The Newspaper of Record since 1878

Multiple myeloma survivor returns to Globe by bicycle 50 years later

Posted

Aside from his love of cycling, lot of things changed for Andy Sninsky in the past 50 years.

Sninsky, a multiple myeloma survivor, passed through Globe last week as he finished up the final leg of his cross-country tour on the 50th anniversary of his first coast-to-coast bicycle trip that he took in 1968 at the age of 19.

Back then, he set out on a bicycle with two rear-mounted bags (panniers) and a blanket for sleeping. Instead of GPS, iPods and online resources such as crazyguyonabike.com and warmshowers.org, Sninsky and his friend Terry Mathews traveled what is now the Southern Tier Bicycle Route using maps from Gulf gas stations, and the only music they heard blared from the radios of passing cars.

Back then, there were not ATMs or other ways to withdraw money from a distance, so they had family members send them cash to general post office boxes in cities like Phoenix or Savannah, Georgia. They also sent letters to mayors of towns along the way to let them know of their adventure to try to arrange places to stay for the night.

While most modern touring cyclists do the trip in three months, Sninsky and Mathews did the 4,500-mile trip in 42 days — about one hundred miles a day — from Compton, California to New York via Florida. “That was long before NWA and ‘Straight Outta Compton,’” Sninsky mused recently at the offices of the Arizona Silver Belt.

“We were 40 years ahead of the times,” Sninsky, now 69, quipped when he stopped by with his riding partner Tom Moinet, aged 70. Back then, Silver Belt staff writer Athia Hardt wrote a story about their adventure, and the chamber of commerce arranged a night’s stay at the El Rancho Motel, free of charge.

According to Sninsky, back in 1967 Mathews went down a list of friends looking for a riding partner. After receiving several emphatic “noes” he finally reached Sninsky’s name.

“He went through all his friends his age and worked down the list, and when he asked I said sure, but I really wanted to see an alligator,” he said. “I thought you had to go to the Everglades to see them, but didn’t realize I’d see them all the way from west Texas to North Carolina.”

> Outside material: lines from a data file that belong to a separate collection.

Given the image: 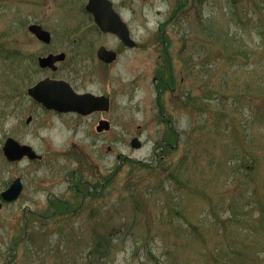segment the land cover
Listing matches in <instances>:
<instances>
[{"label":"rangeland","instance_id":"rangeland-1","mask_svg":"<svg viewBox=\"0 0 264 264\" xmlns=\"http://www.w3.org/2000/svg\"><path fill=\"white\" fill-rule=\"evenodd\" d=\"M110 1L136 49L96 30L87 0H0V192L16 177L26 184L0 211V264L23 234V209L39 210L46 193L81 206L68 217L61 205L46 225L27 214L30 238L10 264H139L144 246L176 264H264V221L248 205L264 200V0ZM31 24L51 33L50 45ZM101 45L118 51L114 63L97 59ZM59 52L67 58L54 78L108 95L107 114L78 120L33 106L26 90L51 77L33 61ZM101 116L111 128L99 134ZM8 137L46 155L48 167L8 163ZM238 202L245 208L234 213ZM97 242L107 256L89 257Z\"/></svg>","mask_w":264,"mask_h":264},{"label":"water","instance_id":"water-1","mask_svg":"<svg viewBox=\"0 0 264 264\" xmlns=\"http://www.w3.org/2000/svg\"><path fill=\"white\" fill-rule=\"evenodd\" d=\"M86 10L93 15L95 23L102 32L115 34L123 43L130 47L134 46V42L129 37L126 25L113 10L112 3L109 0H88ZM28 30L40 41L46 44L50 42L49 32L43 30L40 26L31 25ZM98 57L110 63L115 60L116 54L101 47L98 50ZM64 58V54L49 55L46 58H40L39 65L41 68L50 67L55 71V63L63 61ZM28 94L40 102L45 108L58 112L72 111L87 115L94 111H107L109 108L108 98L102 96L96 97L92 94L78 95L64 81L45 79L29 89ZM103 126L107 129L109 125L108 123H104ZM97 130H101V127H98ZM131 146L133 148H139L140 143L137 139H133ZM3 152L10 161L20 160L25 155L29 158H34V152L29 147L20 146L10 138L6 140ZM20 191L21 185L19 179H17L10 188L1 194V197L5 201H12L18 197Z\"/></svg>","mask_w":264,"mask_h":264},{"label":"flooded vegetation","instance_id":"flooded-vegetation-1","mask_svg":"<svg viewBox=\"0 0 264 264\" xmlns=\"http://www.w3.org/2000/svg\"><path fill=\"white\" fill-rule=\"evenodd\" d=\"M36 107L41 109L42 112L45 115H52V116H55V117H58V116H61V115H70V116H73V117L77 118L78 120H80V119H89V118L94 119L97 115H103L102 113H97V112L89 114L88 116H81V115H78L76 113L60 114V113H57V112H54V111H48L46 109H42L37 104H36ZM102 119H104V118H100V120H102ZM32 120H33L32 117H30L27 120V123L30 124L32 122ZM27 162H28L29 165H32V166L36 167V169L31 171L33 173H36V171L38 170L39 167H43V168H47L48 167V162L46 160V155H43V154L40 155V159H36V160H28L27 159ZM73 175H75V173H73ZM72 179H73V177H72ZM22 183H23V181H22ZM68 183H69L68 184V188L71 189L73 191V193H75L77 195H79L81 193L80 186L78 184H75L74 182H68ZM38 185L40 187L35 186L34 187L35 190L40 189L43 192H46V187H45L44 183H38ZM25 188H26V184L23 183V189H22L21 194L24 192ZM21 194H20V196H21ZM62 204H63V201H61V200H59V199H57L55 197H50L46 193L44 203L40 207L39 210H38L36 204L34 205L36 210H33L31 207L24 208L23 209V217H24V223H25L24 233L22 234V237L19 240L15 241L14 243L11 244L10 249L14 250L15 246H17V245L19 246L20 244L25 242L26 239L28 238L29 229L27 227L29 225V220H28L27 214H33L38 219H42L44 224H47L48 222H55L57 220V216L60 215L59 212H60V207H61ZM77 211H78V208H72V209L67 208L66 212H67V214H73L74 215V214L77 213ZM16 254H17V252H16V249H15L14 250V256H12V259H11V257H8L7 258V262L13 260L15 258V256H16Z\"/></svg>","mask_w":264,"mask_h":264},{"label":"trees","instance_id":"trees-1","mask_svg":"<svg viewBox=\"0 0 264 264\" xmlns=\"http://www.w3.org/2000/svg\"><path fill=\"white\" fill-rule=\"evenodd\" d=\"M256 28H257V34L259 35L260 39L263 40L264 39V24L260 23V21H259V23L256 25ZM248 205L254 211L259 212L261 215L262 221H264V217H263L264 200L255 199L254 201H250L248 203ZM231 208L234 211V213H239L245 208V205L241 202H238V203L232 205ZM258 225L262 226V224H258ZM91 247L92 248L90 250L89 257L94 258V255L96 254L97 256L95 258L98 259L100 257H105L109 254V252H107L108 251V243H99V242L92 243ZM144 248H145V251H143L142 256L145 258V261L138 260L139 264H176V262L170 257L169 251H166L160 257H157L154 254V252L152 251V249L150 248V246H144ZM259 263L252 262V263H247V264H259ZM94 264H98V262H96ZM204 264H231V263H229V262L222 263L221 261H219L217 259H211Z\"/></svg>","mask_w":264,"mask_h":264}]
</instances>
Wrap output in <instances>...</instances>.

Along the way, Sninsky was besieged with flat tires — he had five between the coast and Globe alone — and when they arrived in New York, their bikes were stolen by knife-wielding thugs as they crossed the bridge into the city.

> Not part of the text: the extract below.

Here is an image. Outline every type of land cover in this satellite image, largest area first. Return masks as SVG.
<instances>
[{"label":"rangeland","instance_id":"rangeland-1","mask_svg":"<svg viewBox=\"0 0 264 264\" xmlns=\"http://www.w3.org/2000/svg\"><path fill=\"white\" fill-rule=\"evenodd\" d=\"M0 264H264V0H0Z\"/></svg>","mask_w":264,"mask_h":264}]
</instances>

But in 2008, Sninsky’s life took a brutal turn when he was diagnosed with multiple myeloma, a form of cancer that attacks the blood and bones of its victims for which there is no cure.

For the next three years, Sninsky was treated with radiation, chemotherapy and even stem cell therapy. When he was finally through the treatments, he was happy to be alive, but never thought he would ride long distances again.

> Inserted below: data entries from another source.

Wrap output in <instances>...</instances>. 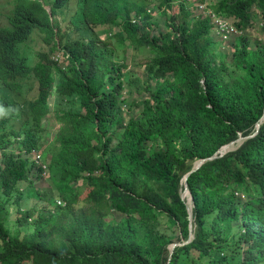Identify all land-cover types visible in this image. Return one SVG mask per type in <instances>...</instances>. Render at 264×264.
<instances>
[{
    "label": "trees",
    "instance_id": "1",
    "mask_svg": "<svg viewBox=\"0 0 264 264\" xmlns=\"http://www.w3.org/2000/svg\"><path fill=\"white\" fill-rule=\"evenodd\" d=\"M174 1L77 0L75 37L55 17L69 0L14 2L10 24L0 26V84L16 93L13 101L2 97L0 144L18 141L20 152L38 149L45 157L49 137L54 147L46 167L50 186L33 192L42 206H16L15 230L0 221V264H264V118L253 136L189 174V241L182 197L193 164L253 133L264 115V41L235 33L224 54L211 14L194 12L186 0L171 13ZM154 8L169 17L165 31L147 29ZM207 9L237 19L241 31L261 14L264 30V0H215ZM93 26L110 35L100 39L98 29L86 40ZM33 29L54 43L30 63ZM112 39L138 52L147 72L142 99L122 97L117 79L124 71L109 67L112 51L105 46ZM57 49L64 67L50 58ZM105 76L117 84L108 88ZM25 84L17 116L13 104ZM61 103L68 109L59 110ZM37 165L31 155L5 158L0 215L25 196L30 173L43 171Z\"/></svg>",
    "mask_w": 264,
    "mask_h": 264
},
{
    "label": "rangeland",
    "instance_id": "2",
    "mask_svg": "<svg viewBox=\"0 0 264 264\" xmlns=\"http://www.w3.org/2000/svg\"><path fill=\"white\" fill-rule=\"evenodd\" d=\"M8 1L9 0H0V11L2 12V23L6 25L5 23V14H8L10 11V7L8 5ZM162 0H156V4L158 5L160 4ZM188 2V4H190V9L194 10V12H199L197 10L198 5H206L209 3H212L215 0H186ZM70 3H68V7L63 6L61 8L58 9L57 12V19L59 20V26L62 30V32H67L68 34L72 35L73 37L78 35V31L74 29V26L71 24V20L74 17V11L75 9H77L78 7V2L77 0H69ZM50 3V2H49ZM150 5V4H149ZM148 5V7H149ZM46 6L49 8L50 5L47 3ZM255 6V5H254ZM255 8V7H254ZM156 10V8H154ZM180 10V0H176L173 2L172 6L170 7V12L177 14ZM211 10V9H210ZM213 11V10H212ZM216 14V13H215ZM217 15V14H216ZM259 18L256 19H252L251 24H249L248 26H246L244 31H238L236 33H246L248 36H250L251 40L254 42H256L257 39H263L262 41H264V30L262 29V24L263 21L261 19V14L258 15ZM168 19L169 17L164 14L163 12H159L158 10L155 11L154 13V18H153V25L147 27V29L152 30V32H158L159 30H164L167 29V23H168ZM237 19L235 18H229V20L227 21V23L229 25H231L232 23L236 22ZM96 26H93L91 29L87 28L84 37L86 38V40L90 39L91 33H96V30H101L100 35L98 36L100 39L105 38L108 34V30L106 32V30H103L102 26H98V28H95ZM171 30V29H170ZM216 30L213 28L212 29V33H216ZM218 32V31H217ZM232 35H227L226 37H224L225 42L219 47L220 51L223 52L224 54L230 52L232 50V47L230 46V43H227V40L229 38H233ZM45 33L42 32H37V30H33L30 33V37L28 38V43H29V50L32 52L31 54V59L30 63H32V61H36L37 58V51L38 49H43V50H51V47L54 43L53 42H45ZM105 46L108 49H111L112 53L110 55L112 62L110 63L109 67H115L116 69H118V67H121V69L124 71V76H121L120 78L117 79V83L121 82L122 86L121 87V94L122 97H125L129 102L131 101H137L139 99L143 98L144 94H147L146 91L144 90V85H145V80L147 77V72H146V68L144 67V65H140L137 64V60L139 59L138 57V52L135 51L133 48V46H126L124 42H122L119 39H112L111 41L107 42L105 44ZM126 49V51H125ZM137 55H136V54ZM60 54H62V50H55L53 53L50 54V58L54 59L56 57H58ZM143 57H145L143 54H141ZM59 65L60 67H64L67 64V61H62L61 57L59 56ZM122 63H127L126 66H122ZM34 64V62H33ZM119 70V69H118ZM52 71H54L52 69ZM103 82L106 83L108 88H112L114 85H116L117 83L114 84H110V82H108L107 76H105L103 78ZM29 84H25V91L23 93H21L20 95V100L18 102H15L13 105L14 110H15V114L17 116L20 115L21 113V109H22V103L26 97V89L28 88ZM56 98V92H55V87H53L52 89V94L50 96L49 99V103L50 106L53 107L54 106V100ZM11 100H14V97H11ZM66 107V108H65ZM62 108L64 110L68 109V105H66L65 103H61L59 105V110H62ZM134 109L135 113H138L140 111V107L137 106H133L132 107ZM56 112L54 110H51V113L49 115V122H50V130L49 132H51L52 134L55 133V128L57 126V121H56V116H55ZM128 117V116H126ZM20 135H24L21 133H19V139L23 138ZM252 134L250 136H240L239 139L237 140V143L241 142L242 140H244L247 137H251ZM49 144H46V148L49 149V153L46 155V157L42 154L43 160L45 163L48 164L49 159H50V155L52 152V147H54V144L52 142L51 137L48 138L47 141ZM20 146L14 142L11 146H7V147H0V169L3 168L4 166V160L8 155H12L14 153H20V155L22 157H26V156H30V155H34V152L30 153V151H26V149H23L22 152H20ZM230 150V149H229ZM41 152V150H40ZM42 153V152H41ZM39 155V153H37ZM16 156V155H15ZM202 163H204V161H196L193 164V167L196 166H200ZM30 179L33 182L32 184H28V186L25 189V196L20 198L19 201H12L8 204V208L6 206V208L4 209V211L2 212L3 214L0 215V221H4V223H6V226L12 228V229H17L14 221H12L14 219L13 213L17 211L16 206L20 205L22 208H28L30 206H35V204H37L39 207L42 206V201L38 200V195H34V191L40 190L41 188H47L50 186V176L49 173H41L39 172L36 168L30 173ZM50 182V183H49ZM186 195L190 198V193L188 191H186ZM83 196V195H82ZM36 198V199H35ZM186 201H188V198H186ZM77 202H79L78 198H75V203L77 206ZM192 205V204H191ZM23 231H25V228H21ZM165 232H167V229L165 230ZM193 232V231H192ZM175 246V244L171 245V249H173V247ZM244 252H241V256L244 255Z\"/></svg>",
    "mask_w": 264,
    "mask_h": 264
},
{
    "label": "clouds",
    "instance_id": "3",
    "mask_svg": "<svg viewBox=\"0 0 264 264\" xmlns=\"http://www.w3.org/2000/svg\"><path fill=\"white\" fill-rule=\"evenodd\" d=\"M16 0H9L8 1V5H9V7H10V11H9V13L8 14H5L4 16H5V23H6V25H9L10 23H9V20H8V17L11 15V12H12V9H13V7H14V5H15V2ZM50 2V1H49ZM49 2H47L49 5H50V7L48 8L47 6H46V4L47 3H45V7H46V9L50 12V13H52L51 12V7H52V4H51V2L49 3ZM67 6H68V4H67ZM66 6V7H67ZM63 7V6H62ZM59 8H61V7H59ZM58 8V9H59ZM58 9H57V12H58ZM197 10L199 11V12H206L207 14H211V17H212V20H213V25H214V29L216 30V31H218V33H220L221 35H223V37H226L227 35H231V34H235L236 32H238V31H241V30H239L238 28H237V26L236 25H234V23H232L231 25H229L228 23H227V21L229 20V18L228 17H223V16H219V15H216L215 14V12L214 11H212V10H210V9H207V6L206 5H198V8H197ZM2 12L0 11V26H4L5 24H3L2 23V14H1ZM57 14V13H56ZM55 17L57 18V15H55ZM33 30H36V29H33ZM32 30V31H33ZM31 31V32H32ZM30 32V33H31ZM37 32H40L39 30H37ZM30 33H29V37H30ZM28 37V38H29ZM59 50H62V49H59ZM60 57H61V60L62 61H66L65 59H64V55H63V50H62V54H60L59 55ZM59 56L58 57H56L55 58V60L54 59H52L53 60V62H55V63H57L58 65H59V61H57V60H59L60 58H59ZM60 66V65H59ZM14 94H16L15 93V91H14V93L10 90V89H8L5 85H4V83L2 82V79H1V84H0V111H1V108L5 105V103L3 102V100H2V97H7L8 99H10L11 100V95L13 96ZM263 117H261V119H260V121H258L257 122V125H256V130L253 132V133H251L252 134V136L255 134V133H257V131H258V129H259V127H260V125H261V122L263 121V118H264V115H262ZM258 124H259V126H258ZM251 134H249V135H247V136H250ZM240 137V136H239ZM238 137V138H239ZM237 138V139H238ZM17 139L19 140V137H17ZM236 139V140H237ZM233 141V140H232ZM231 142V141H230ZM16 143L18 144V141H16ZM229 143V142H228ZM227 144V143H226ZM225 144V145H226ZM237 144V141H235L229 148H227L226 150H225V152L223 153V154H220V153H218L217 154V156L216 157H218V156H222V155H224L229 149H232L235 145ZM225 145H223L220 149H218V150H221ZM0 147H2L1 146V144H0ZM3 148V147H2ZM217 150V151H218ZM217 151H215V152H217ZM32 152H34V155H31L33 158H34V160L36 161V162H38V167H39V165H41L42 167H43V171L41 172V173H44V174H46V173H48L47 172V163H45L44 162V160H43V157H42V153L40 152V150H38V149H33V150H31L30 151V153H32ZM37 153H39V155L37 154ZM213 155V154H212ZM211 155V156H212ZM208 157H210V156H208ZM207 158V157H206ZM215 158V157H214ZM202 159H204V158H201V159H199L198 161H201ZM211 159H213V158H211ZM207 160H209V159H206V160H204V162L205 161H207ZM201 166V165H200ZM200 166H196V167H194V168H192L191 170L192 171H194L195 169H197L198 167H200ZM191 171V172H192ZM189 172V171H188ZM187 172V173H188ZM190 172V173H191ZM186 173V174H187ZM189 173V174H190ZM186 174L184 175V177H183V184H184V188H183V190H182V197L183 198H188V201H186L187 202V206H188V218H189V227H190V233H189V238H188V240L187 241H189L190 239H191V237H192V231H193V228H194V222H193V201H192V196H191V194H190V198L186 195V191H188L189 193H190V191H189V188H188V184H187V179L185 180V176H186ZM31 175V174H30ZM189 176V175H188ZM188 178V177H187ZM59 203H60V201H59ZM192 204V205H191ZM186 241V242H187ZM175 245H176V243H174Z\"/></svg>",
    "mask_w": 264,
    "mask_h": 264
},
{
    "label": "water",
    "instance_id": "4",
    "mask_svg": "<svg viewBox=\"0 0 264 264\" xmlns=\"http://www.w3.org/2000/svg\"><path fill=\"white\" fill-rule=\"evenodd\" d=\"M262 117H263V116H262ZM258 126H259V124H258ZM238 139H239V138H238ZM238 139H237V140H238ZM237 140H233V141L227 143V144H226L221 150H218V151L215 152L212 156L207 157V158H204V159H202L201 161H204V160H206V159L214 158V157L217 156L218 153L223 154V153L225 152V150H226L227 148H229V147H230L235 141H237ZM198 166H199V165H198ZM192 170H193V169H192ZM192 170H190V171L186 174V176H185V180L187 179L189 173H190Z\"/></svg>",
    "mask_w": 264,
    "mask_h": 264
}]
</instances>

His friend Moinet encouraged him to give it a try, though, so in 2010 the pair decided to retrace the 1968 tour one section at a time.

They began with a leg from Newport Beach, California to Bullhead City, Arizona.

When they came through Globe last week, they were on the way to Duncan for the final leg to El Paso. Moinet has a train to catch there on April 12.

“I missed this section in 1968,” Sninsky said. “[Back then], I was climbing a grade in the dark with no shoulder and no light, of course, when an 18-wheeler clipped me and knocked me into the scrub at the side of the road.”

He recovered from minor injuries and caught a ride to Texas to finish the rest of the trip.

While he likes to talk about bicycle touring, Sninsky is doing it this time to draw attention to multiple myeloma and its survivors.

“March is Multiple Myeloma Action Month, so I’ve tried to time my trips around that,” Sninsky said. “There are monthly support group meetings and there are so many patients.”

The day he came through Globe, Sninsky had just returned from such a meeting in Mesa earlier in the day.

To follow Sninsky’s travels, go to www.crazyguyonabike.com and search for Andy Sninsky.

Globe is located on what is known as the Southern Tier Bicycle Route, created by Adventure Cycling in Missoula, Montana. ACA, originally known as Bikecentennial, created the first official cross-country bike route in 1976 in celebration of the country’s 200th anniversary of its founding.